Got e-mail back he had it done at Muller Pontiac in Highland Park,IL. He did not watch them do it. But if one dearler can do it for $9 then they should all be able to.

And wouldn't this answer the Q's about popping the case open?????

Or maybe make a phone call to Muller's Pontiac Garage.

Monica


----------



## Justice (Oct 9, 2005)

Gah! One of my remotes is dead. Less than 11K miles on it. Would it still be under warranty?


----------



## socal gto (Mar 10, 2006)

shouldn't it be possible to only order the remote instead of the whole key. the dealer shorted me my key to lock my glove box and they accidently ordered the ignition key and it came in two pieces so try asking for just the remote.


----------



## WanaMonster (Mar 10, 2006)

*do it like this*

Get an aftermarket alarm system that does all the same stuff.
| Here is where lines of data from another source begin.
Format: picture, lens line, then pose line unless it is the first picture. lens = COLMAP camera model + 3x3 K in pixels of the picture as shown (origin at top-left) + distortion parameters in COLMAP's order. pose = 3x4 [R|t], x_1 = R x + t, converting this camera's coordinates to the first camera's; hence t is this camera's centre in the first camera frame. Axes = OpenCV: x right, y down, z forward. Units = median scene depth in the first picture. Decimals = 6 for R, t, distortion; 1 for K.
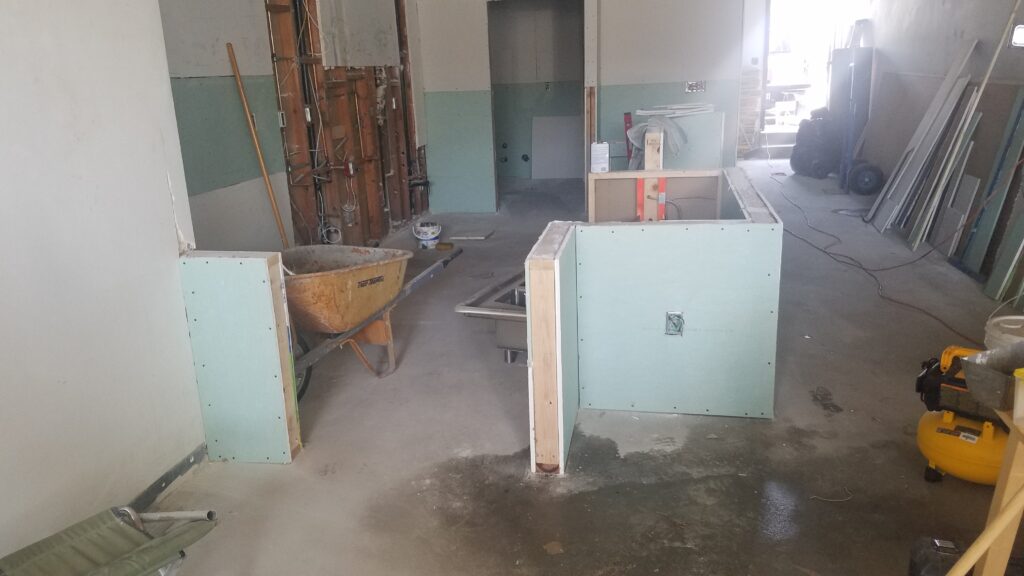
lens RADIAL K [[795.6, 0, 499.0], [0, 795.6, 293.9], [0, 0, 1]] dist [0.224086, -0.422167]
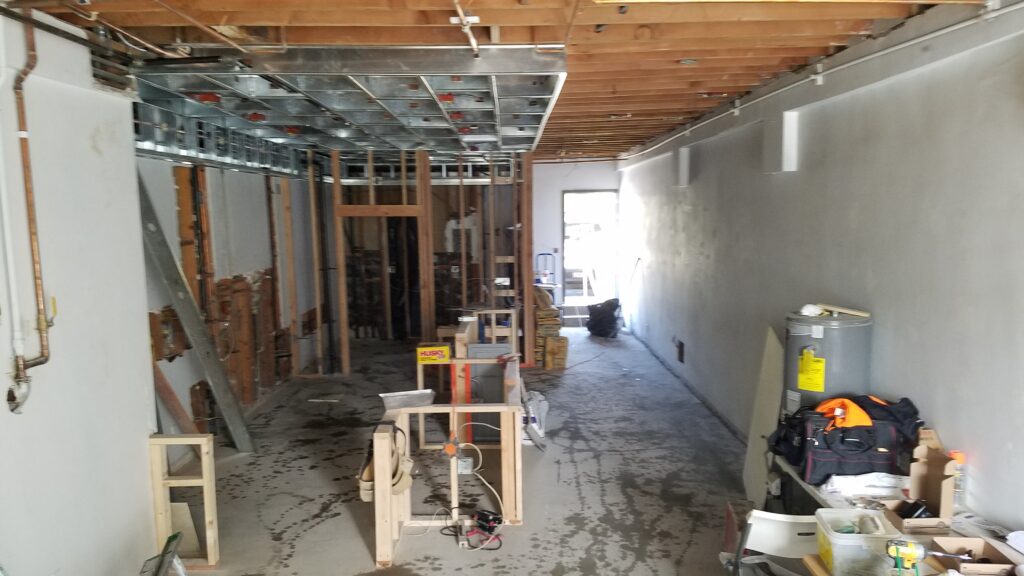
lens RADIAL K [[797.5, 0, 506.0], [0, 797.5, 315.1], [0, 0, 1]] dist [0.185592, -0.301087]
pose [[0.980326, 0.000817, 0.197385, -0.022367], [0.028148, 0.989193, -0.143894, -0.027758], [-0.195370, 0.146619, 0.969708, -0.585420]]
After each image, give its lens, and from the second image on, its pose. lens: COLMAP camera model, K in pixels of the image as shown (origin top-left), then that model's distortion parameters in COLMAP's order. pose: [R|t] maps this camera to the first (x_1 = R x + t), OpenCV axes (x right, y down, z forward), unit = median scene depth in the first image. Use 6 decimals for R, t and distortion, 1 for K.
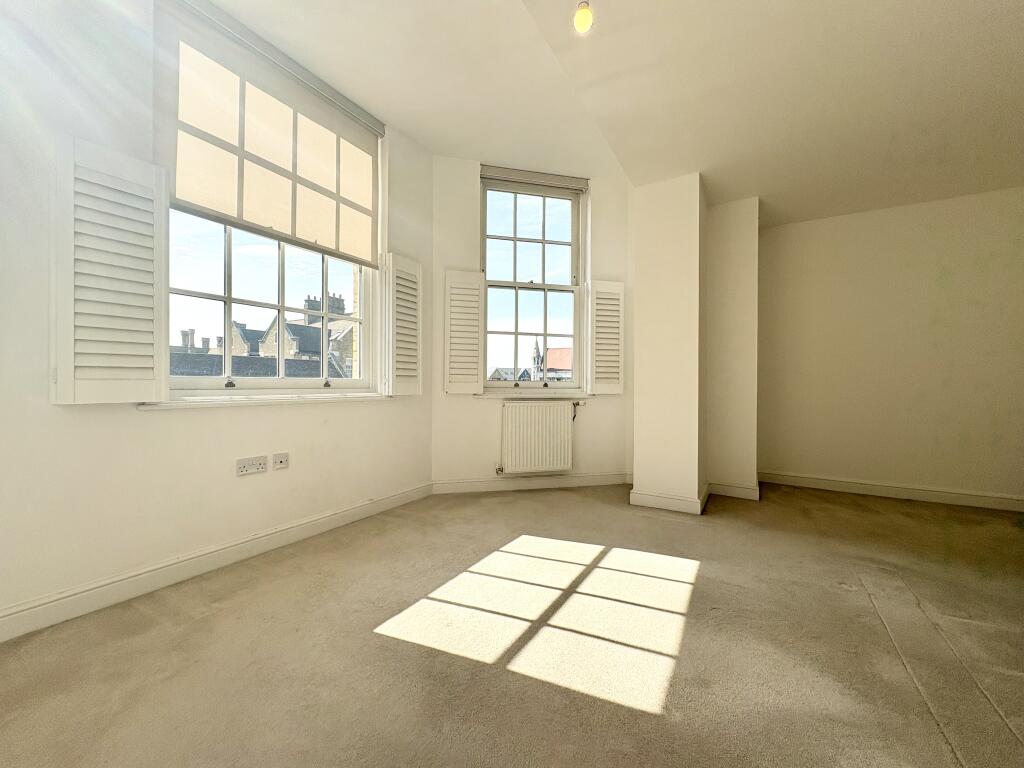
lens RADIAL K [[408.4, 0, 512.2], [0, 408.4, 385.9], [0, 0, 1]] dist [-0.001040, 0.000231]
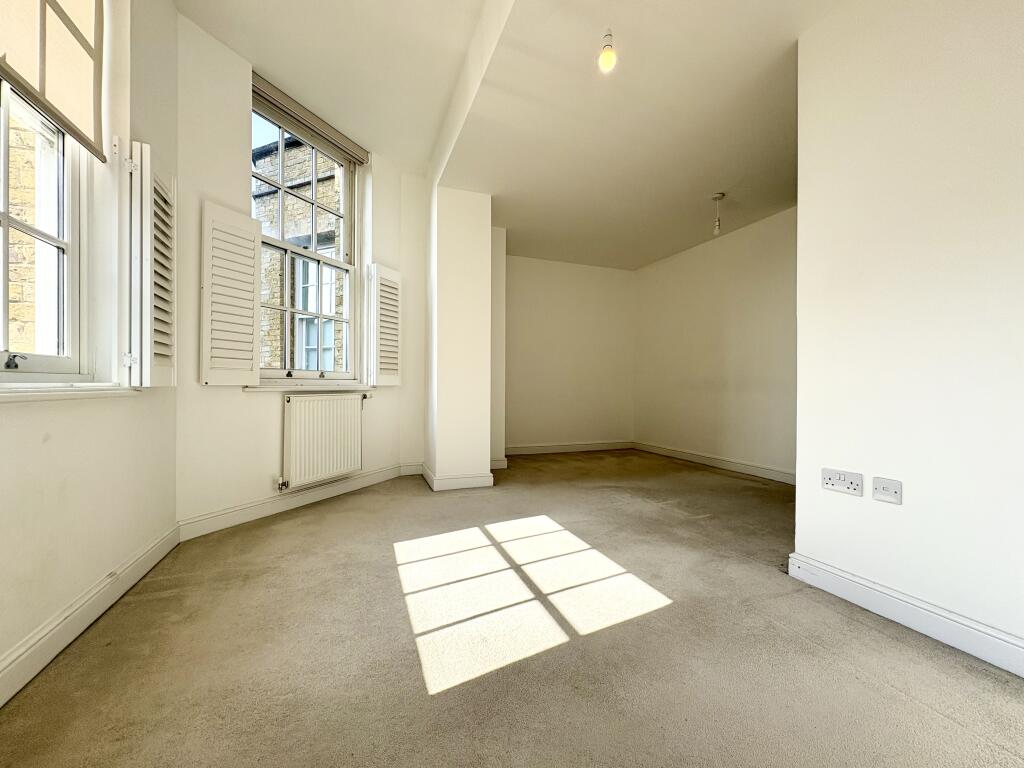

Spend the money once and only once, not every 5 years.


----------



## Alienhummer (Oct 27, 2006)

The key is around 65 and the remote part is around 75. You only have to replace the remote part and re-program the new one. The battery is not replaceable.


----------



## PEKO (Nov 30, 2006)

Transmitter part# 92123129 $54.39 list 
Pre-Cut key Part# 92141426 $64.44 list 
probably a re-post but ill put it up anyway.


----------